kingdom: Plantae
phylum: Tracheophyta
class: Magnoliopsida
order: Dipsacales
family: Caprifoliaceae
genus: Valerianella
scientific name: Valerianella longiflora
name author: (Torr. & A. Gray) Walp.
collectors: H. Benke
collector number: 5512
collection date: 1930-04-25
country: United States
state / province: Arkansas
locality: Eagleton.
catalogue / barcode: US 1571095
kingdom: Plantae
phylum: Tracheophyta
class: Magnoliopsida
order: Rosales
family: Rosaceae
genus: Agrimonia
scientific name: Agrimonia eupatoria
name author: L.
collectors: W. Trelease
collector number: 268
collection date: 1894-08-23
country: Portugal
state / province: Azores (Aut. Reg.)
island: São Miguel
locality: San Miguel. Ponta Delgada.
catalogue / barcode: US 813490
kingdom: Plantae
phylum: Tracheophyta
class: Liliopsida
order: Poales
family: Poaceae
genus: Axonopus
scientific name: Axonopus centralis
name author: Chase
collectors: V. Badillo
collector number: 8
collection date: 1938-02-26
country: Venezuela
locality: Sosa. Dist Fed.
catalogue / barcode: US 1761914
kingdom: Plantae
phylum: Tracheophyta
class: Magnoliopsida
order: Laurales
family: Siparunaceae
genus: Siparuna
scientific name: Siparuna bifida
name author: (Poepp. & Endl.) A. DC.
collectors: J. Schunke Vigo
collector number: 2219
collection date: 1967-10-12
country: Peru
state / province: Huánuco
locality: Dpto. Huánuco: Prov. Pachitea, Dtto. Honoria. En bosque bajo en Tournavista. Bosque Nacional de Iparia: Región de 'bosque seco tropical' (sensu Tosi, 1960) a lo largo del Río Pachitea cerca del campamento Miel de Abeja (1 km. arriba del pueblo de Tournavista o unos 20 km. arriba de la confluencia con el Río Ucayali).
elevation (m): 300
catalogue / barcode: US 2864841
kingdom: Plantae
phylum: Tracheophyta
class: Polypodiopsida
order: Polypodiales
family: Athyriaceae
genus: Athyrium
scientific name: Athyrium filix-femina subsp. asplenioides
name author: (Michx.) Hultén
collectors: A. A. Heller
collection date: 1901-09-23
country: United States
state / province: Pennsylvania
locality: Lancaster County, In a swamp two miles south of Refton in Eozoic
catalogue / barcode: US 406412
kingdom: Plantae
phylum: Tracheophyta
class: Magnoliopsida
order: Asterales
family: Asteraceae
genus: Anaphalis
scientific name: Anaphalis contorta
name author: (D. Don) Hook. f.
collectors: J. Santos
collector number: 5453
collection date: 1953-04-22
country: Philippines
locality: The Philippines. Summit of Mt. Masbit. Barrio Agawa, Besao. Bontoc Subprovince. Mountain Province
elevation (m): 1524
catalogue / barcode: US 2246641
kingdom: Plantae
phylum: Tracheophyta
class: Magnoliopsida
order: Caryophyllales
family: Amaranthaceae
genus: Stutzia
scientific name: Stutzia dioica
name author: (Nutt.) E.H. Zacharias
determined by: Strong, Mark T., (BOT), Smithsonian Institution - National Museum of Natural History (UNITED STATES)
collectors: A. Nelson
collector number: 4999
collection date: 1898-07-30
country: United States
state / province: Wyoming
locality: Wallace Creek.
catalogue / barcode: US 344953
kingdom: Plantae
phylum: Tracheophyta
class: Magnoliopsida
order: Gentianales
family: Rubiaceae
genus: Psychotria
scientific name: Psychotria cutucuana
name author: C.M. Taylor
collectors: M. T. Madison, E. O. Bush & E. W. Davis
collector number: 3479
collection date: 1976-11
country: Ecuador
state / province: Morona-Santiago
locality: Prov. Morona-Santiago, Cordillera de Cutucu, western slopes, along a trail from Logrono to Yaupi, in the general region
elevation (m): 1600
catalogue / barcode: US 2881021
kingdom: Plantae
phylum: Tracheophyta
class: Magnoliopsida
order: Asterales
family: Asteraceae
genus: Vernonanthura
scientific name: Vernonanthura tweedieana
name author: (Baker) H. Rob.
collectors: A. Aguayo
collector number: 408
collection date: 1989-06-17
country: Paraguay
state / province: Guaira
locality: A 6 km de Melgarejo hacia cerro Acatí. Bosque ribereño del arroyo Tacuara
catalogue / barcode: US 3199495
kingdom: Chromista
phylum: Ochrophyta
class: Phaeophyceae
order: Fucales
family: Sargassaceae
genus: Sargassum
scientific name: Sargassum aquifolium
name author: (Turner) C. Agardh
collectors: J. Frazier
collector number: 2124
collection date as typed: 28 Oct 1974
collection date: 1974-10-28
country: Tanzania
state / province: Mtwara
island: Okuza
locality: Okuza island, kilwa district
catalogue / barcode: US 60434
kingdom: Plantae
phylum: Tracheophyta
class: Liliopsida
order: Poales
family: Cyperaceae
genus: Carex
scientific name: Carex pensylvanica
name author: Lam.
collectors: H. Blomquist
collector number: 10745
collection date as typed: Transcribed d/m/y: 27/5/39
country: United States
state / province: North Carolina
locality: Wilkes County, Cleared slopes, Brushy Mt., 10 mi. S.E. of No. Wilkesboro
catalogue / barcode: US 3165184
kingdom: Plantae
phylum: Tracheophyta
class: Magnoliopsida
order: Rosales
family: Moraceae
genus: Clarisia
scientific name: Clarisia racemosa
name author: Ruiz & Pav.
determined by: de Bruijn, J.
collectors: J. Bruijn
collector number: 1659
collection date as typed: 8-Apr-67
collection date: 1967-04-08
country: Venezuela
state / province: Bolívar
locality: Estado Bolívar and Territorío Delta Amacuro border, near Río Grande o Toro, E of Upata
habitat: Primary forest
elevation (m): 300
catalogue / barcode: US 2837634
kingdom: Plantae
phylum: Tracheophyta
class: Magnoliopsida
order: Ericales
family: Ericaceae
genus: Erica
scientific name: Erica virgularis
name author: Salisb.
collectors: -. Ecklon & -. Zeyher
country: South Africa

◆ ◆ ◆ ◆ ◆ ◆ ◆

Stated exercise: Can you rewrite the lines between the one holding "scientific name: Agrimonia eupatoria" and the one holding "locality: The Philippines.", inclusive, with "collectors" replaced by "collected by" and nothing else altered?

Written reply:
scientific name: Agrimonia eupatoria
name author: L.
collected by: W. Trelease
collector number: 268
collection date: 1894-08-23
country: Portugal
state / province: Azores (Aut. Reg.)
island: São Miguel
locality: San Miguel. Ponta Delgada.
catalogue / barcode: US 813490
kingdom: Plantae
phylum: Tracheophyta
class: Liliopsida
order: Poales
family: Poaceae
genus: Axonopus
scientific name: Axonopus centralis
name author: Chase
collected by: V. Badillo
collector number: 8
collection date: 1938-02-26
country: Venezuela
locality: Sosa. Dist Fed.
catalogue / barcode: US 1761914
kingdom: Plantae
phylum: Tracheophyta
class: Magnoliopsida
order: Laurales
family: Siparunaceae
genus: Siparuna
scientific name: Siparuna bifida
name author: (Poepp. & Endl.) A. DC.
collected by: J. Schunke Vigo
collector number: 2219
collection date: 1967-10-12
country: Peru
state / province: Huánuco
locality: Dpto. Huánuco: Prov. Pachitea, Dtto. Honoria. En bosque bajo en Tournavista. Bosque Nacional de Iparia: Región de 'bosque seco tropical' (sensu Tosi, 1960) a lo largo del Río Pachitea cerca del campamento Miel de Abeja (1 km. arriba del pueblo de Tournavista o unos 20 km. arriba de la confluencia con el Río Ucayali).
elevation (m): 300
catalogue / barcode: US 2864841
kingdom: Plantae
phylum: Tracheophyta
class: Polypodiopsida
order: Polypodiales
family: Athyriaceae
genus: Athyrium
scientific name: Athyrium filix-femina subsp. asplenioides
name author: (Michx.) Hultén
collected by: A. A. Heller
collection date: 1901-09-23
country: United States
state / province: Pennsylvania
locality: Lancaster County, In a swamp two miles south of Refton in Eozoic
catalogue / barcode: US 406412
kingdom: Plantae
phylum: Tracheophyta
class: Magnoliopsida
order: Asterales
family: Asteraceae
genus: Anaphalis
scientific name: Anaphalis contorta
name author: (D. Don) Hook. f.
collected by: J. Santos
collector number: 5453
collection date: 1953-04-22
country: Philippines
locality: The Philippines. Summit of Mt. Masbit. Barrio Agawa, Besao. Bontoc Subprovince. Mountain Province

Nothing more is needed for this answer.